New Zealand great John R. Reid, who led the nascent cricketing nation to their first Test victory in 1956, has died aged 92, officials said on Wednesday, hailing him as a “colossus”. Reid, who was New Zealand’s oldest surviving Test cricketer and one of the best all-rounders of his day, captained the Black Caps in 34 Tests including their maiden win, against the West Indies. The victory in Auckland ended a 26-year winless streak for New Zealand, who are now second in the Test rankings and were narrowly beaten finalists at last year’s ODI World Cup in England.

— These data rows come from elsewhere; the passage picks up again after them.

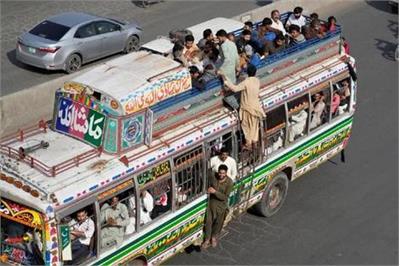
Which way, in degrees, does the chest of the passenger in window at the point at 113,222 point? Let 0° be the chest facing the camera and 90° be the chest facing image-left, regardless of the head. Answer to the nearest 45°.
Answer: approximately 45°

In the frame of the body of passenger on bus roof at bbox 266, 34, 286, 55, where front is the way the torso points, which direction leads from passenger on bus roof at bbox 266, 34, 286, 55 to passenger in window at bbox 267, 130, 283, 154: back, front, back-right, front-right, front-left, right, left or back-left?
front-left

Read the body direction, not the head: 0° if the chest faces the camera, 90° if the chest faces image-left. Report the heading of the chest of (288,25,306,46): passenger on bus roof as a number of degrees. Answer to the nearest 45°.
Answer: approximately 45°

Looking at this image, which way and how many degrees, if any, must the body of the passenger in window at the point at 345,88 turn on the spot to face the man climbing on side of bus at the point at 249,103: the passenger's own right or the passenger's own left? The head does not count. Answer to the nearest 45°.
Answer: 0° — they already face them

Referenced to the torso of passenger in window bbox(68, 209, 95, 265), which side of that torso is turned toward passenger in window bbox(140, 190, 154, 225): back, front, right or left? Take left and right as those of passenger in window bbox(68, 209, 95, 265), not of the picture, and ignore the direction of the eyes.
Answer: back

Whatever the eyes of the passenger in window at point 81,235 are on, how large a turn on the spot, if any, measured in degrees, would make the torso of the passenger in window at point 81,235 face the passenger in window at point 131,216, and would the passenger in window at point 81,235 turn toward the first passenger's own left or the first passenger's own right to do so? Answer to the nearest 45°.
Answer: approximately 180°

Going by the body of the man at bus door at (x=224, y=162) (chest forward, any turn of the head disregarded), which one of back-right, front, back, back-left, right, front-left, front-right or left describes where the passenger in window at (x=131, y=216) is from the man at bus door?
front-right

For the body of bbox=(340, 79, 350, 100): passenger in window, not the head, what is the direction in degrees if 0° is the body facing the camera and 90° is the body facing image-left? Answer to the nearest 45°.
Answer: approximately 45°

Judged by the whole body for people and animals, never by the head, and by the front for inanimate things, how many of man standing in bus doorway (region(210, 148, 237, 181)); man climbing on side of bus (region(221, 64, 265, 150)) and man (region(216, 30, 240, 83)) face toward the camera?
1
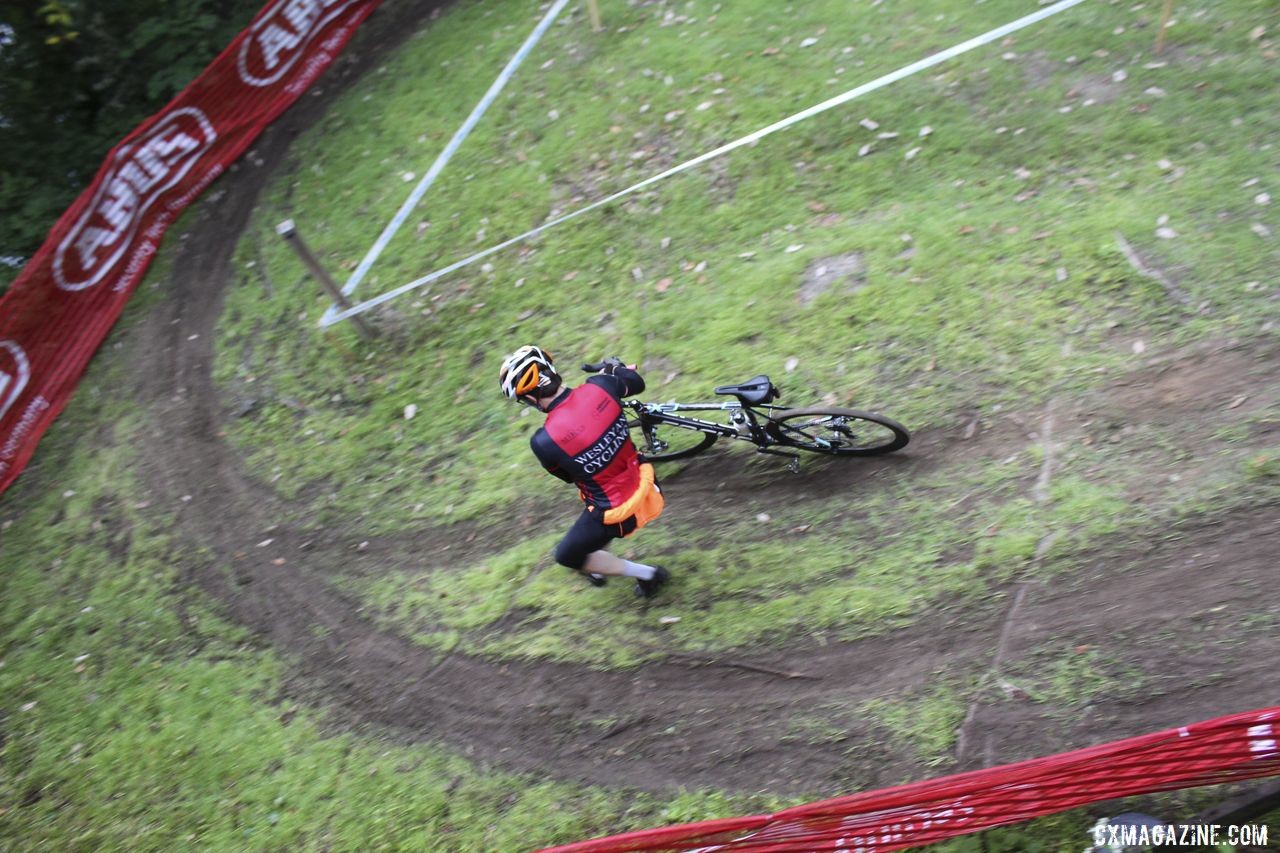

“John R. Reid was New Zealand cricket’s Colin Meads,” said New Zealand Cricket chief executive David White, referring to the legendary All Blacks cricketer.
“He was, and will remain, a household name in this country, having helped pave the way for everything that has come in his wake.”
Reid, a hard-hitting batsman and a brisk seam bowler, also led New Zealand to their second and third Test wins during the drawn series in South Africa in 1961-62.
After making his debut aged 19 on the 1949 tour of England, Reid played 58 Tests, scoring 3,428 runs at an average of 33.28, while taking 85 wickets at 33.35. His top score was 142 against South Africa in 1961.
No cause of death was announced. Reid, who was also a New Zealand selector and an ICC match referee, is survived by his wife, three grandchildren and four grandchildren.